Let $(X, d)$ be a compact metric space, and $\mathscr{F}$ an equicontinuous family of functions from $X$ to itself. Suppose that $g: X → R$ is continuous.
Show that the family $\mathscr{G} = \{g ◦ f: f \in \mathscr{F} \subset C(X, R)\}$ is equicontinuous and that $\overline{\mathscr{G}}$ is compact.
I have finished the proof of the equicontinuous and because $X$ is compact, it is actually uniformly equicontinuous. But I'm stuck in the proof of $\overline{\mathscr{G}}$ is compact. I try to apply the Arzela-Ascoli theorem and prove that $\overline{\mathscr{G}}$ is uniformly bounded and uniformly equicontinuous and so it is compact. But I'm stuck. I also try that assume $\overline{\mathscr{G}}$ is not compact and apply the Arzela-Ascoli theorem show that $\mathscr{G}$ is not uniformly equicontinuous so get the contradiction. But I'm also stuck because I don't know how to prove $\overline{\mathscr{G}}$ is bounded.
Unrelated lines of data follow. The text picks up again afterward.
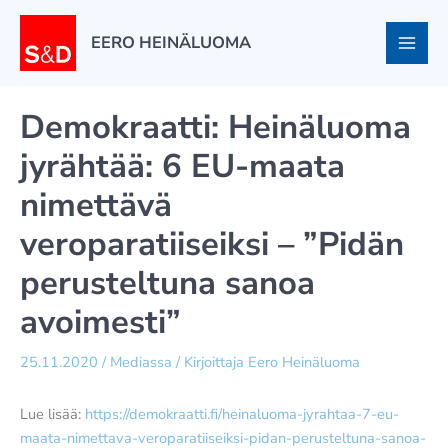
Siirry
sisältöön
EERO HEINÄLUOMA
Demokraatti: Heinäluoma
jyrähtää: 6 EU-maata
nimettävä
veroparatiiseiksi – ”Pidän
perusteltuna sanoa
avoimesti”
25.11.2020
/
Mediassa
/ Kirjoittaja
Eero Heinäluoma
Lue lisää:
https://demokraatti.fi/heinaluoma-jyrahtaa-7-eu-
maata-nimettava-veroparatiiseiksi-pidan-perusteltuna-sanoa-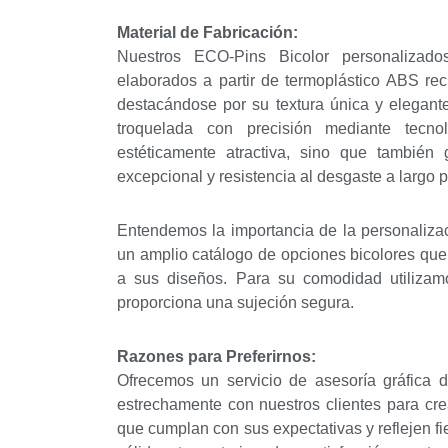
Material de Fabricación:
Nuestros ECO-Pins Bicolor personalizado
elaborados a partir de termoplástico ABS rec
destacándose por su textura única y elegante
troquelada con precisión mediante tecno
estéticamente atractiva, sino que también 
excepcional y resistencia al desgaste a largo p
Entendemos la importancia de la personaliza
un amplio catálogo de opciones bicolores qu
a sus diseños. Para su comodidad utiliza
proporciona una sujeción segura.
¿Qué 
Razones para Preferirnos:
Ofrecemos un servicio de asesoría gráfica d
estrechamente con nuestros clientes para cr
que cumplan con sus expectativas y reflejen f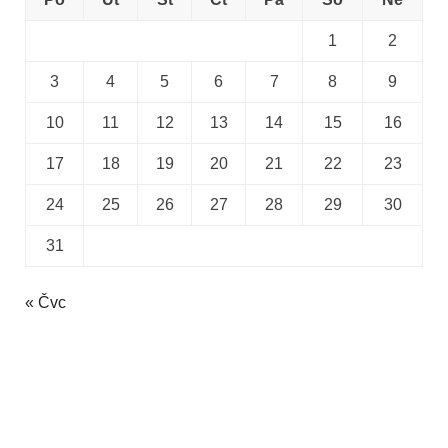
1
2
3
4
5
6
7
8
9
10
11
12
13
14
15
16
17
18
19
20
21
22
23
24
25
26
27
28
29
30
31
« Čvc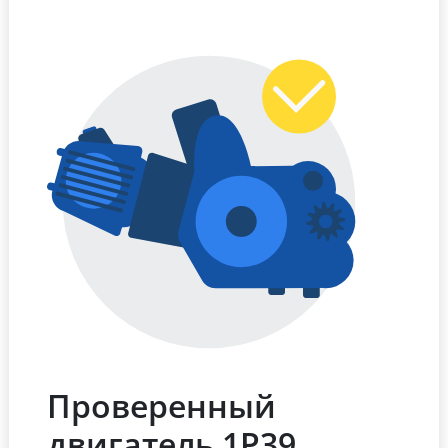
Проверенный
двигатель 1Р39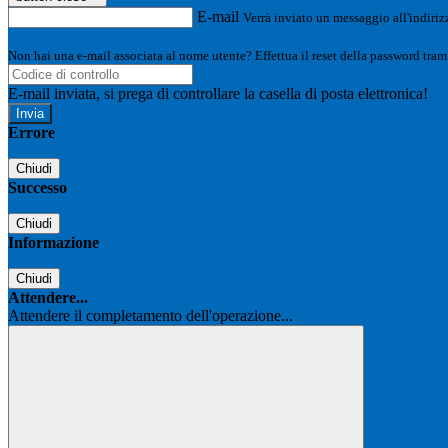
E-mail
Verrà inviato un messaggio all'indirizz
Non hai una e-mail associata al nome utente? Effettua il reset della password tram
E-mail inviata, si prega di controllare la casella di posta elettronica!
Errore
Chiudi
Successo
Chiudi
Informazione
Chiudi
Attendere...
Attendere il completamento dell'operazione...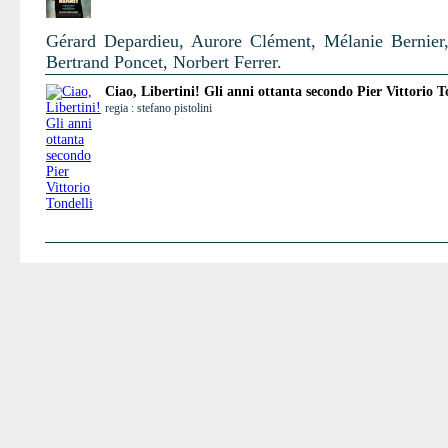
Gérard Depardieu, Aurore Clément, Mélanie Bernier,
Bertrand Poncet, Norbert Ferrer.
Ciao, Libertini! Gli anni ottanta secondo Pier Vittorio T
regia : stefano pistolini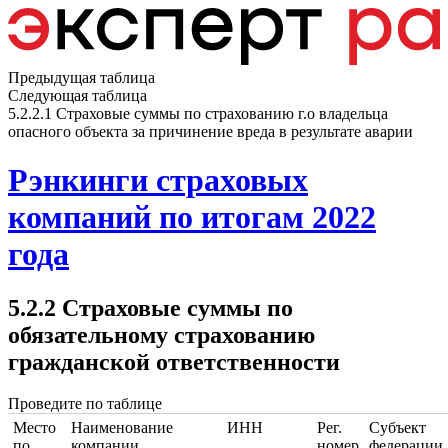
Предыдущая таблица
Следующая таблица
5.2.2.1 Страховые суммы по страхованию г.о владельца
опасного объекта за причинение вреда в результате аварии
Рэнкинги страховых
компаний по итогам 2022
года
5.2.2 Страховые суммы по
обязательному страхованию
гражданской ответственности
Проведите по таблице
Место
Наименование
ИНН
Рег.
Субъект
по
компании
номер
федерации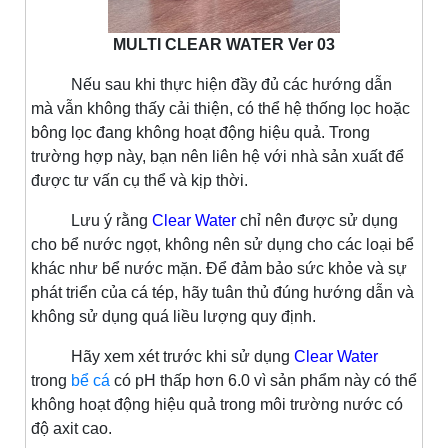
MULTI CLEAR WATER Ver 03
Nếu sau khi thực hiện đầy đủ các hướng dẫn
mà vẫn không thấy cải thiện, có thể hệ thống lọc hoặc
bông lọc đang không hoạt động hiệu quả. Trong
trường hợp này, bạn nên liên hệ với nhà sản xuất để
được tư vấn cụ thể và kịp thời.
Lưu ý rằng
Clear Water
chỉ nên được sử dụng
cho bể nước ngọt, không nên sử dụng cho các loại bể
khác như bể nước mặn. Để đảm bảo sức khỏe và sự
phát triển của cá tép, hãy tuân thủ đúng hướng dẫn và
không sử dụng quá liều lượng quy định.
Hãy xem xét trước khi sử dụng
Clear Water
trong
bể cá
có pH thấp hơn 6.0 vì sản phẩm này có thể
không hoạt động hiệu quả trong môi trường nước có
độ axit cao.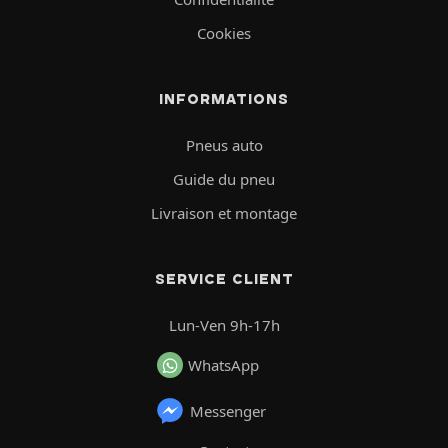
Cookies
INFORMATIONS
Pneus auto
Guide du pneu
Livraison et montage
SERVICE CLIENT
Lun-Ven 9h-17h
WhatsApp
Messenger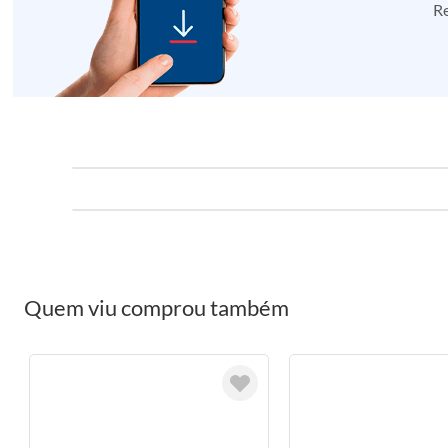
Re
Quem viu comprou também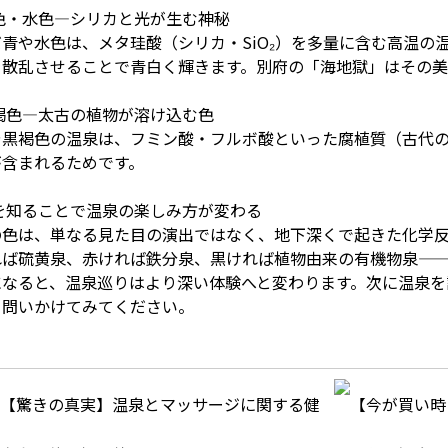
色・水色―シリカと光が生む神秘
青や水色は、メタ珪酸（シリカ・SiO₂）を多量に含む高温の
を散乱させることで青白く輝きます。別府の「海地獄」はその美
褐色―太古の植物が溶け込む色
や黒褐色の温泉は、フミン酸・フルボ酸といった腐植質（古代
が含まれるためです。
色を知ることで温泉の楽しみ方が変わる
の色は、単なる見た目の演出ではなく、地下深くで起きた化学
れば硫黄泉、赤ければ鉄分泉、黒ければ植物由来の有機物泉—
になると、温泉巡りはより深い体験へと変わります。次に温泉を
と問いかけてみてください。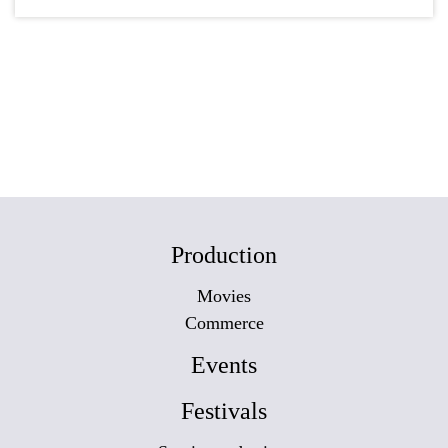
Production
Movies
Commerce
Events
Festivals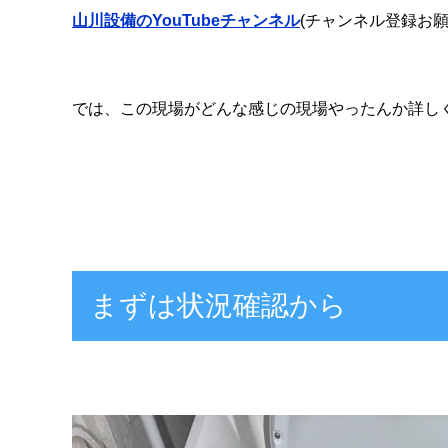
山川設備のYouTubeチャンネル
(チャンネル登録お願
では、この現場がどんな感じの現場やったんか詳し
まずは状況確認から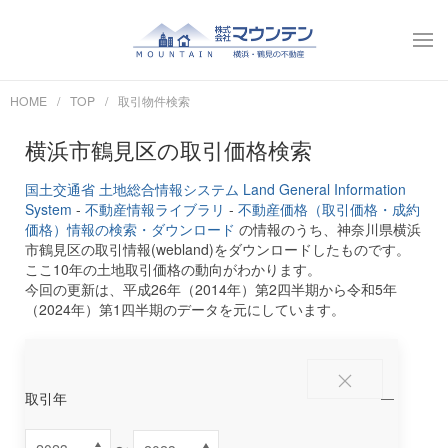
HOME
TOP
取引物件検索
横浜市鶴見区の取引価格検索
国土交通省 土地総合情報システム Land General Information
System
-
不動産情報ライブラリ
-
不動産価格（取引価格・成約
価格）情報の検索・ダウンロード
の情報のうち、神奈川県横浜
市鶴見区の取引情報(webland)をダウンロードしたものです。
ここ10年の土地取引価格の動向がわかります。
今回の更新は、平成26年（2014年）第2四半期から令和5年
（2024年）第1四半期のデータを元にしています。
取引年
〜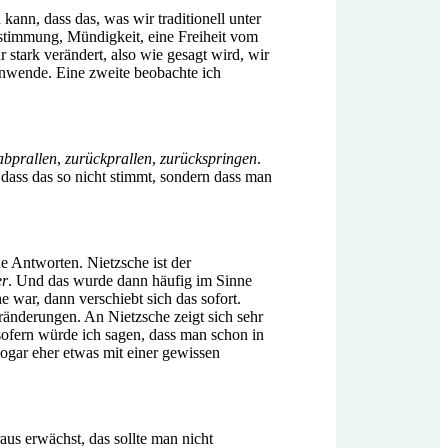
ann, dass das, was wir traditionell unter
tbestimmung, Mündigkeit, eine Freiheit vom
r stark verändert, also wie gesagt wird, wir
tenwende. Eine zweite beobachte ich
abprallen
,
zurückprallen
,
zurückspringen
.
 dass das so nicht stimmt, sondern dass man
ne Antworten. Nietzsche ist der
er
. Und das wurde dann häufig im Sinne
 war, dann verschiebt sich das sofort.
eränderungen. An Nietzsche zeigt sich sehr
nsofern würde ich sagen, dass man schon in
sogar eher etwas mit einer gewissen
aus erwächst, das sollte man nicht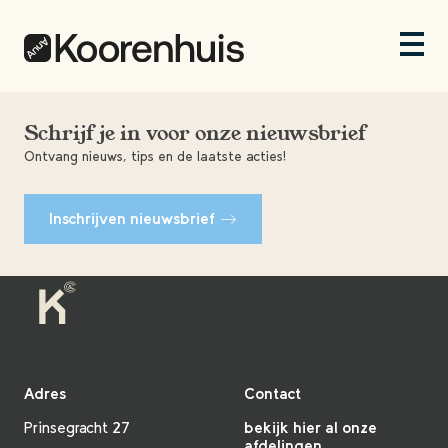
Schrijf je in voor onze nieuwsbrief
Ontvang nieuws, tips en de laatste acties!
Inschrijven nieuwsbrief
Adres
Contact
Prinsegracht 27
bekijk hier al onze
afdelingen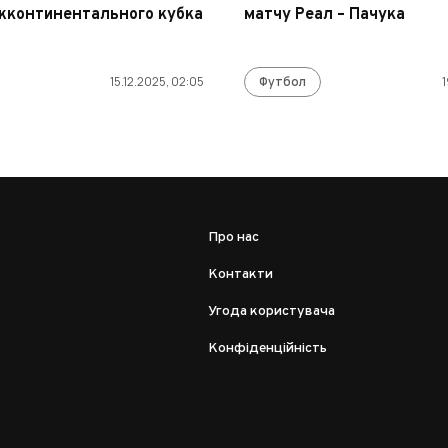
іжконтинентального кубка
матчу Реал – Пачука
15.12.2025, 02:05
Футбол
1
Про нас
Контакти
Угода користувача
Конфіденційність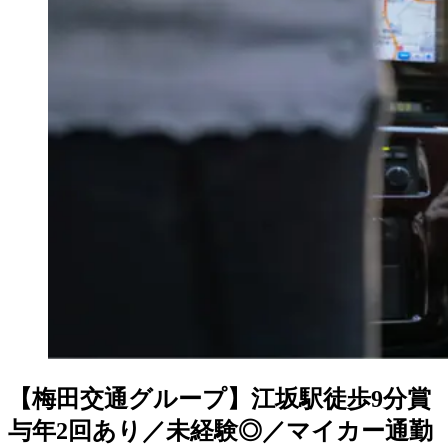
【梅田交通グループ】江坂駅徒歩9分賞
与年2回あり／未経験◎／マイカー通勤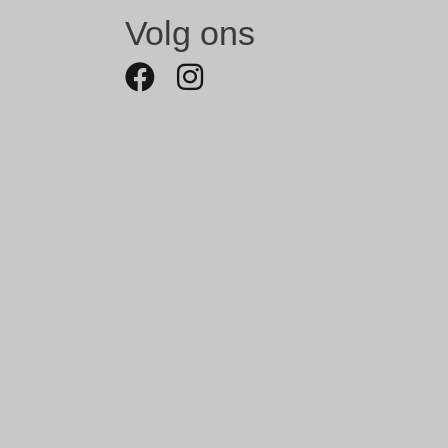
Volg ons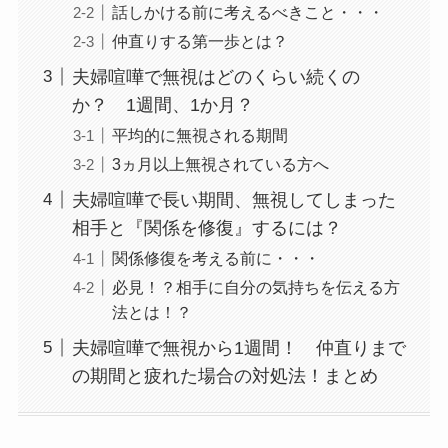
話しかける前に考えるべきこと・・・
仲直りする第一歩とは？
夫婦喧嘩で無視はどのくらい続くの
か？ 1週間、1か月？
平均的に無視される期間
3ヵ月以上無視されている方へ
夫婦喧嘩で長い期間、無視してしまった
相手と『関係を修復』するには？
関係修復を考える前に・・・
必見！？相手に自分の気持ちを伝える方
法とは！？
夫婦喧嘩で無視から1週間！ 仲直りまで
の期間と疲れた場合の対処法！まとめ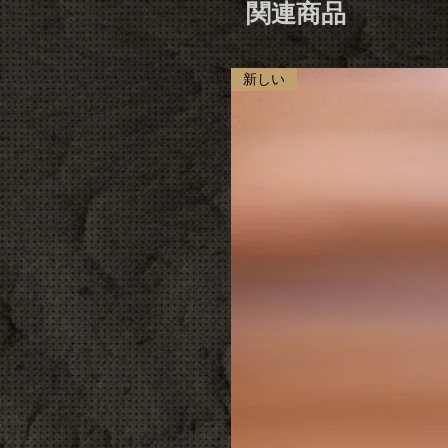
関連商品
新しい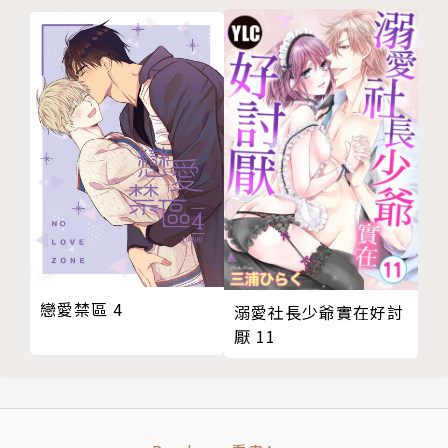
戀愛禁區 4
溺愛社長少爺實在好討
厭 11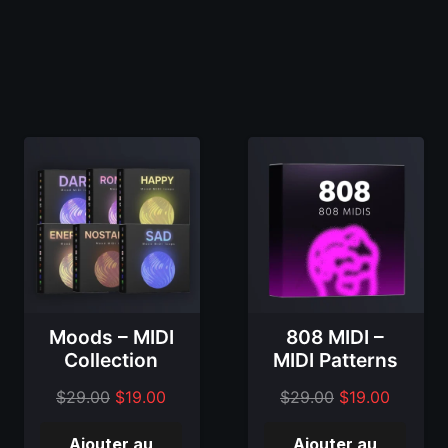
Moods – MIDI
808 MIDI –
Collection
MIDI Patterns
Le
Le
Le
Le
$
29.00
$
19.00
$
29.00
$
19.00
prix
prix
prix
prix
Ajouter au
Ajouter au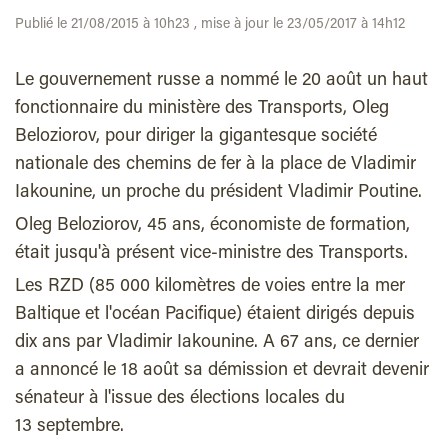
Publié le 21/08/2015 à 10h23 , mise à jour le 23/05/2017 à 14h12
Le gouvernement russe a nommé le 20 août un haut
fonctionnaire du ministère des Transports, Oleg
Beloziorov, pour diriger la gigantesque société
nationale des chemins de fer à la place de Vladimir
Iakounine, un proche du président Vladimir Poutine.
Oleg Beloziorov, 45 ans, économiste de formation,
était jusqu'à présent vice-ministre des Transports.
Les RZD (85 000 kilomètres de voies entre la mer
Baltique et l'océan Pacifique) étaient dirigés depuis
dix ans par Vladimir Iakounine. A 67 ans, ce dernier
a annoncé le 18 août sa démission et devrait devenir
sénateur à l'issue des élections locales du
13 septembre.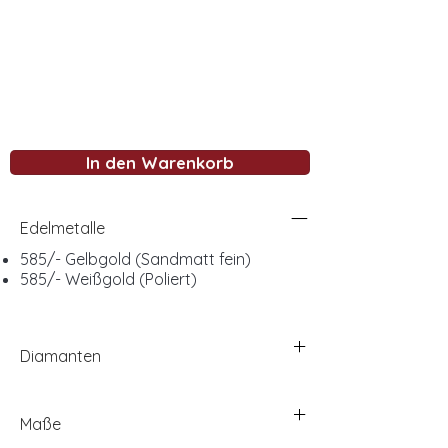
In den Warenkorb
Edelmetalle
585/- Gelbgold (Sandmatt fein)
585/- Weißgold (Poliert)
Diamanten
Maße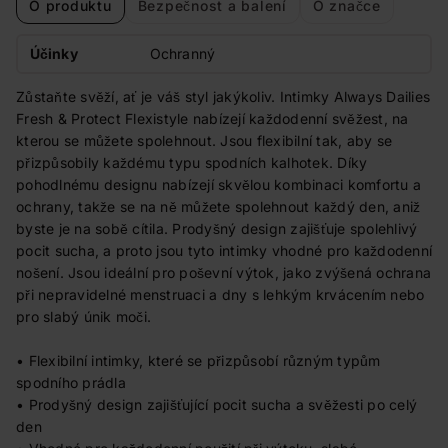
O produktu
Bezpečnost a balení
O značce
Účinky
Ochranný
Zůstaňte svěží, ať je váš styl jakýkoliv. Intimky Always Dailies
Fresh & Protect Flexistyle nabízejí každodenní svěžest, na
kterou se můžete spolehnout. Jsou flexibilní tak, aby se
přizpůsobily každému typu spodních kalhotek. Díky
pohodlnému designu nabízejí skvělou kombinaci komfortu a
ochrany, takže se na ně můžete spolehnout každý den, aniž
byste je na sobě cítila. Prodyšný design zajišťuje spolehlivý
pocit sucha, a proto jsou tyto intimky vhodné pro každodenní
nošení. Jsou ideální pro poševní výtok, jako zvýšená ochrana
při nepravidelné menstruaci a dny s lehkým krvácením nebo
pro slabý únik moči.
• Flexibilní intimky, které se přizpůsobí různým typům
spodního prádla
• Prodyšný design zajišťující pocit sucha a svěžesti po celý
den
Can anyone give me some hints?
For every $f \in \mathscr{F}$ we have $$(g \circ f)(X) = g(f(X)) \subseteq g(X)\,.$$ Now $X$ is compact and $g$ continuous, hence $g(X)$ is a compact subset of $\mathbb{R}$, thus there is a $c > 0$ such that $g(X) \subseteq [-c,c]$. This implies $$\lvert g(f(x))\rvert \leqslant c$$ for all $f \in \mathscr{F}$ and $x \in X$. This global weak inequality is preserved under pointwise limits (a fortiori under uniform limits), hence $$\lvert h(x)\rvert \leqslant c$$ holds for all $h \in \overline{\mathscr{G}}$ and all $x \in X$.